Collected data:
--------------------------------

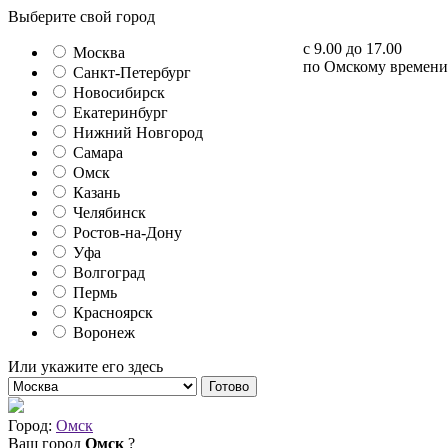
Выберите свой город
с 9.00 до 17.00
Москва
по Омскому времени
Санкт-Петербург
Новосибирск
Екатеринбург
Нижний Новгород
Самара
Омск
Казань
Челябинск
Ростов-на-Дону
Уфа
Волгоград
Пермь
Красноярск
Воронеж
Или укажите его здесь
Готово
Город:
Омск
Ваш город
Омск
?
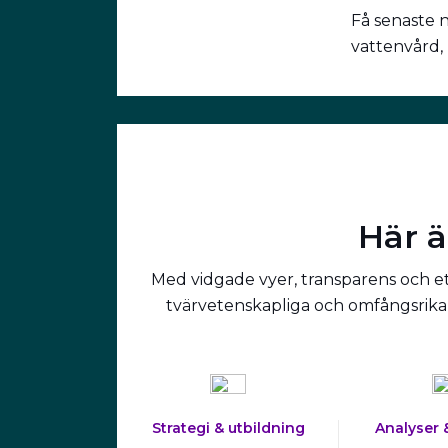
Få senaste 
vattenvård,
Här ä
Med vidgade vyer, transparens och ett
tvärvetenskapliga och omfångsrika 
Strategi & utbildning
Analyser 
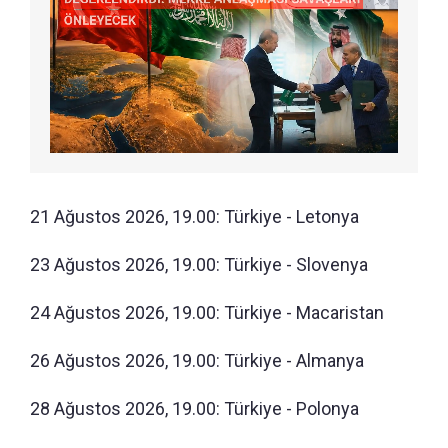
21 Ağustos 2026, 19.00: Türkiye - Letonya
23 Ağustos 2026, 19.00: Türkiye - Slovenya
24 Ağustos 2026, 19.00: Türkiye - Macaristan
26 Ağustos 2026, 19.00: Türkiye - Almanya
28 Ağustos 2026, 19.00: Türkiye - Polonya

--------------------------------

# [WHAT YOU SHOULD DO]
Reproduce the text from every row above line by line and without changes, leaving out the pictures.

# [ANSWER AREA]
Выберите свой город
с 9.00 до 17.00
Москва
по Омскому времени
Санкт-Петербург
Новосибирск
Екатеринбург
Нижний Новгород
Самара
Омск
Казань
Челябинск
Ростов-на-Дону
Уфа
Волгоград
Пермь
Красноярск
Воронеж
Или укажите его здесь
Готово
Город:
Омск
Ваш город
Омск
?
Få senaste 
vattenvård,
Här ä
Med vidgade vyer, transparens och ett
tvärvetenskapliga och omfångsrika 
Strategi & utbildning
Analyser 
21 Ağustos 2026, 19.00: Türkiye - Letonya
23 Ağustos 2026, 19.00: Türkiye - Slovenya
24 Ağustos 2026, 19.00: Türkiye - Macaristan
26 Ağustos 2026, 19.00: Türkiye - Almanya
28 Ağustos 2026, 19.00: Türkiye - Polonya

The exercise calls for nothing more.